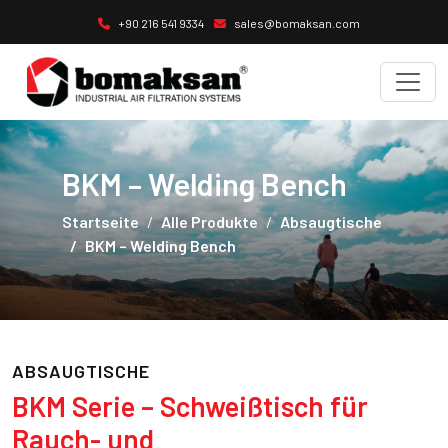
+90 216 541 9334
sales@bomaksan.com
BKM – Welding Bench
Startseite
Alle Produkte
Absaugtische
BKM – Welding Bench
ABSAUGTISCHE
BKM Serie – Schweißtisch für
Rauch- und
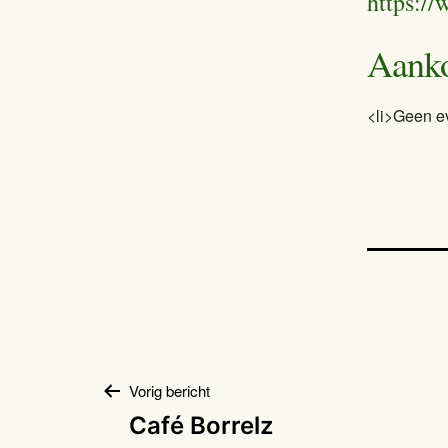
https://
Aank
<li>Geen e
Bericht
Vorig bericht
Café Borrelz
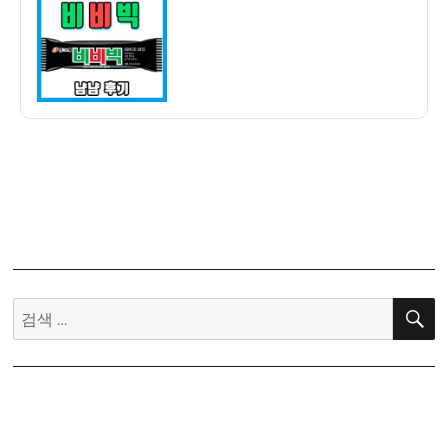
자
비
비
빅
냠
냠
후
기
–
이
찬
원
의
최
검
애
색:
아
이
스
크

+---+

### Description of the task
Rewrite the text of all the rows above with "Welding Bench" changed to "Welding Table" wherever it appears and every other line left as it is. Leave the pictures out of your answer.

### Output of the task
+90 216 541 9334
sales@bomaksan.com
BKM – Welding Table
Startseite
Alle Produkte
Absaugtische
BKM – Welding Table
ABSAUGTISCHE
BKM Serie – Schweißtisch für
Rauch- und
https://
Aank
<li>Geen e
Bericht
Vorig bericht
Café Borrelz
자
비
비
빅
냠
냠
후
기
–
이
찬
원
의
최
검
애
색:
아
이
스
크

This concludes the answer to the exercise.